Aussi surréaliste que cela puisse paraître pour nous en Europe, les citoyens américains peuvent consulter et acheter une gamme d'armes à feu dans leur magasin Walmart local lors de leurs achats alimentaires hebdomadaires. Des semi-automatiques, des pistolets, des fusils et bien d'autres encore sont en vente. Sans surprise, les armes de ce type sont souvent au cœur des fusillades de masse. C'est ce qui arrive lorsque les armes sont utilisées à des fins commerciales et ce n'est certainement pas ce que les détenteurs de pensions et les investisseurs durables de l'Europe veulent soutenir. Au contraire.
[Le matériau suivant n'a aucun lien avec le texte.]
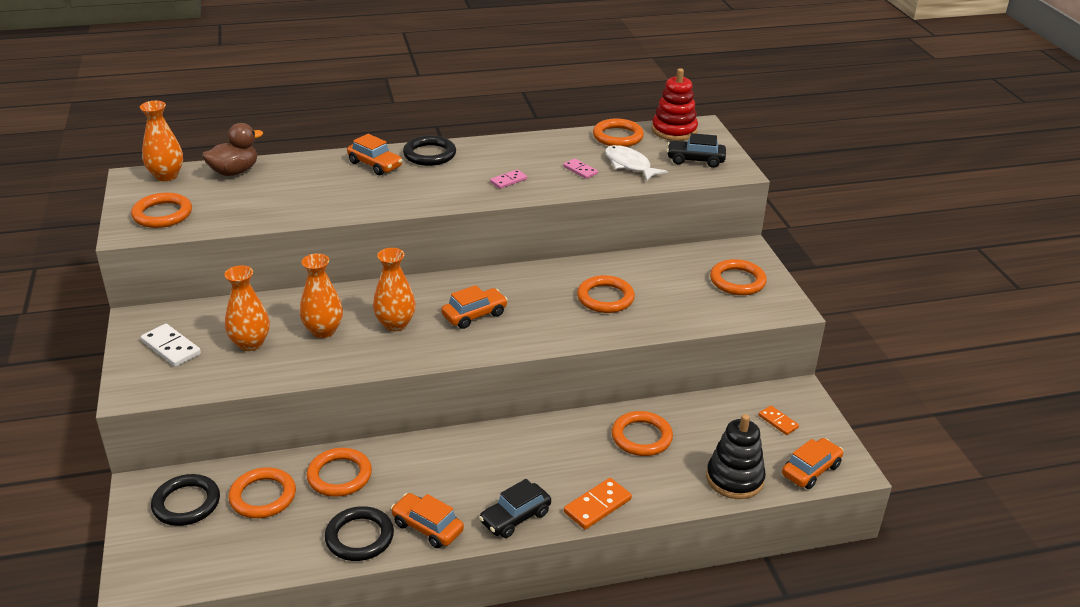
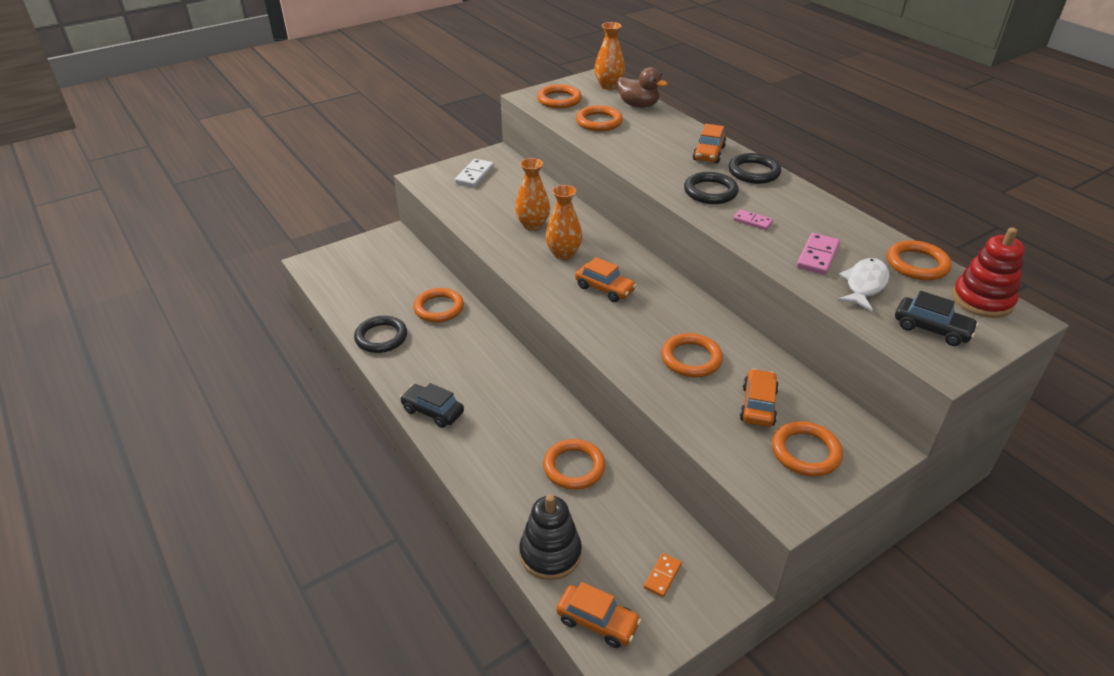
camera: 70 degrees right, 5 degrees up
black ring [151,474,220,526] -> black ring moved to [684,172,738,204]
orange vase [224,265,270,351] -> none
orange ring [228,467,296,518] -> orange ring moved to [576,105,623,131]
orange car [391,493,464,548] -> orange car moved to [740,369,779,427]
pink domino [563,159,598,179] -> pink domino [796,233,840,275], size x1.57
orange domino [564,478,632,529] -> none
black car [667,133,726,168] -> black car turned 135 degrees clockwise [895,291,979,346]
L'argent des investisseurs privés pourrait également être utilisé par les fabricants d'armes pour faire des dons douteux aux hommes politiques. Rien qu'en 2024, les entreprises de défense ont versé plus de 148 millions de dollars aux politiciens américains pour influencer leurs politiques et obtenir des contrats. Bien que seulement 6 % de la population soit d'accord avec les groupes pro-armes comme la NRA, ils exercent en effet une influence considérable sur la gouvernance, ce qui fragilise la démocratie – le principe même que nous cherchons à défendre et à préserver.

Lorsque des investisseurs privés financent des fabricants d'armes, ils n'ont aucune transparence sur ce dans quoi ils investissent. Cette situation est incompatible avec la première règle de l'investissement : Savoir ce que l'on possède. Pour les investisseurs durables, c'est encore moins compatible, car l'objectif même des armes est diamétralement opposé à tout objectif durable ou ESG.

Alors que nous traversons une période de tensions et d'incertitudes géopolitiques, les gouvernements devraient contrôler l'industrie de l'armement. Les investisseurs durables à long terme ont un rôle différent à jouer. Nous devons investir dans une société qui protège et promeut la qualité de vie de tous ses membres et qui place la dignité humaine au centre de ses préoccupations. Nous devons également être prêts et en mesure d’aider des pays dévastés par la guerre, comme l’Ukraine, à reconstruire leurs infrastructures. C’est dans cet engagement que réside notre véritable valeur à long terme.

En tant qu’investisseurs et, avant tout, en tant qu’êtres humains, c’est ainsi que nous nous plaçons du bon côté de l’Histoire.